Structural features beneath neuronal avalanches

Abstract

Recently, Friedman et al performed high-resolution measurements [1] that strongly supported an universal critical character (in the sense of statistical physics) of neuronal avalanches, despite the abnormally high frequency of large events (bumps in the distributions of size and lifetime of avalanches) deforming the pure power-law behavior expected from analogies to equilibrium critical phenomena that became manifest only for smaller events. Based on simulations of the Kinouchi-Copelli (KC) model, we have shown [2] that such bumps may not be experimental artifacts and really be typical at criticality when the topology of the neural network is the Barabasi-Albert (BA) model, leading to a scale-free degree distribution of exponent -3.0. On the other hand, those simulations could not reproduce the exponents of the power-law region of the avalanche distributions in [1] (namely, -1.7 for the size distribution and -1.9 for the lifetime distribution).

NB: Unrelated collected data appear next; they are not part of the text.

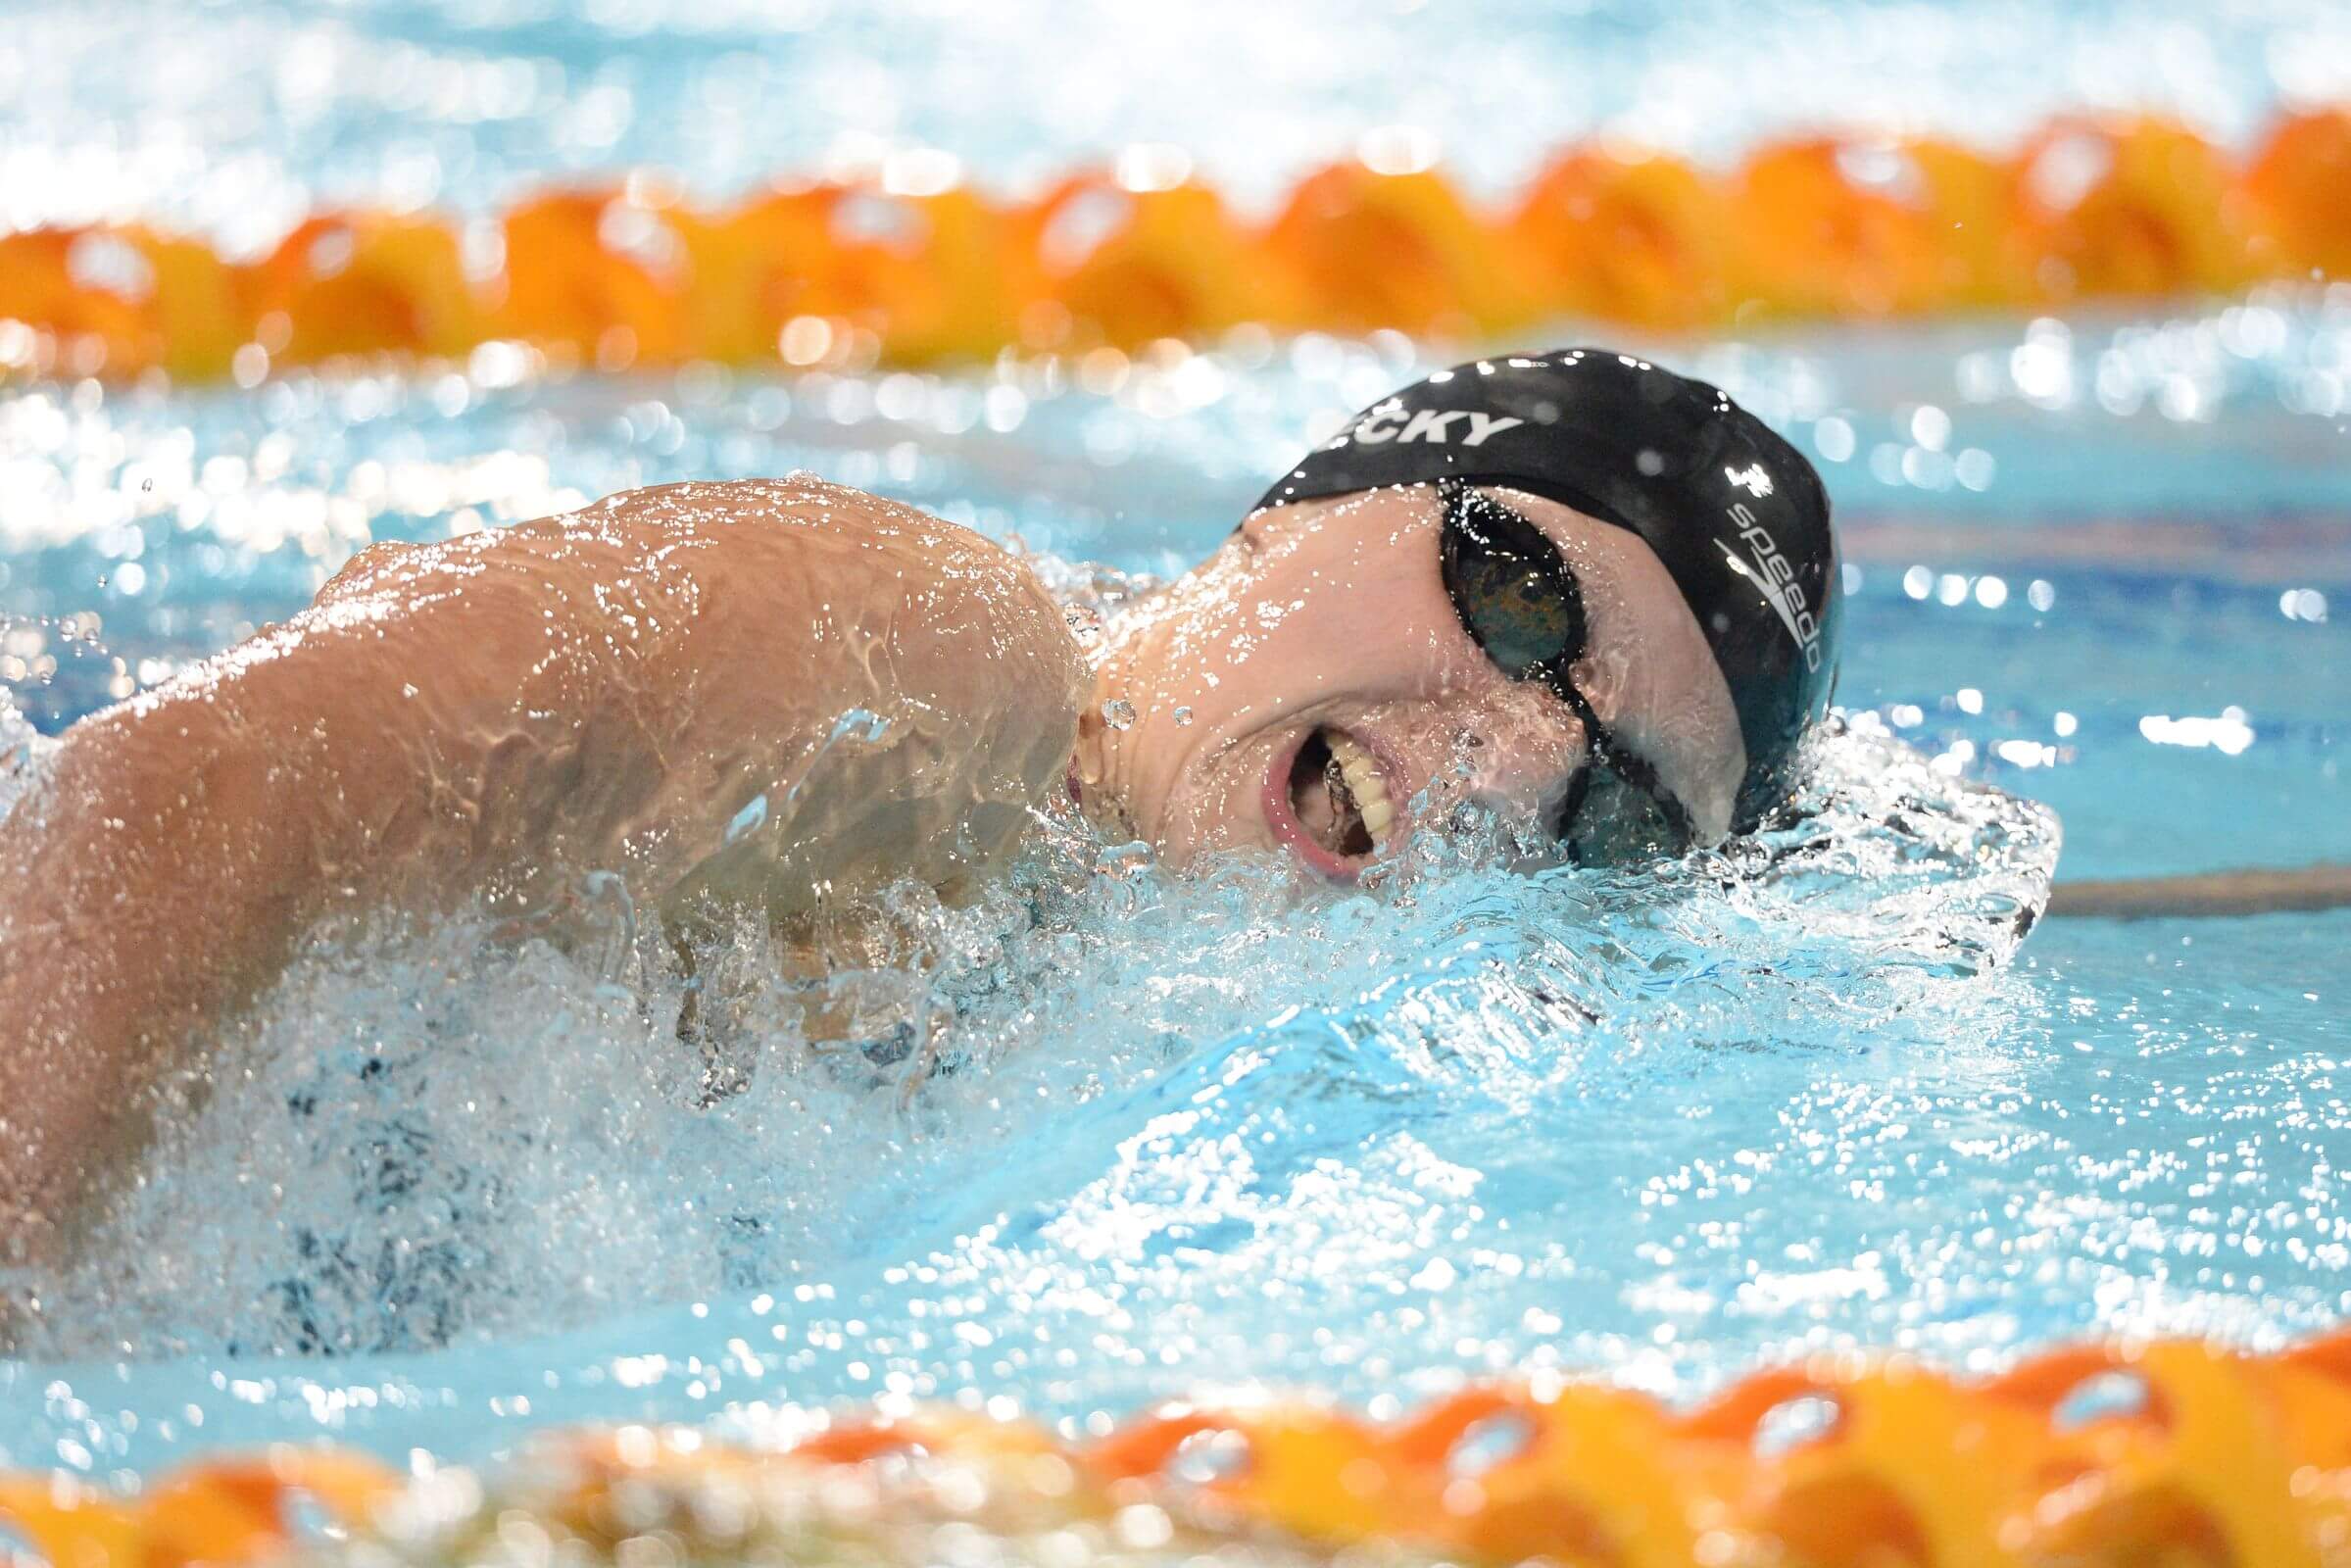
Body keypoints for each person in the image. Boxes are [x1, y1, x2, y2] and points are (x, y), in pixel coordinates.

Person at [0, 348, 1837, 1264]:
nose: (1517, 765)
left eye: (1612, 817)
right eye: (1526, 600)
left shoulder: (1096, 980)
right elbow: (177, 805)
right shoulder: (933, 661)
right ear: (1300, 509)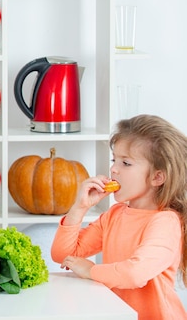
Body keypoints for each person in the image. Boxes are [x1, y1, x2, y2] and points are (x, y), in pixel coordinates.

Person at [51, 114, 187, 320]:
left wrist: (92, 271)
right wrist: (79, 207)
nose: (114, 169)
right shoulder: (114, 214)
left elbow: (135, 273)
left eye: (126, 163)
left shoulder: (165, 222)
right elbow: (65, 255)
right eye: (115, 160)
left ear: (157, 177)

Besides that, the KC dynamics on BA topology revealed that the information capacity (entropy of avalanche size distribution) did not exhibit critical optimization, in contrast with an earlier experiment [3]. In this study we investigate the KC dynamics on the Uncorrelated Configuration Model (UCM) [4]. The UCM is a kind of wiring procedure of a neural topology that can lead to scale-free degree distributions with tunable exponents and can be matched to BA model. However, even so their avalanches are not identical. While the UCM also allows the appearance of bumps on the avalanche distributions, it both shows that the information capacity may be critically optimal and exhibits quantitatively accurate values of the critical exponents for small avalanches, suggesting the UCM may be descriptive of some structural features in the systems claimed to exhibit critical dynamics.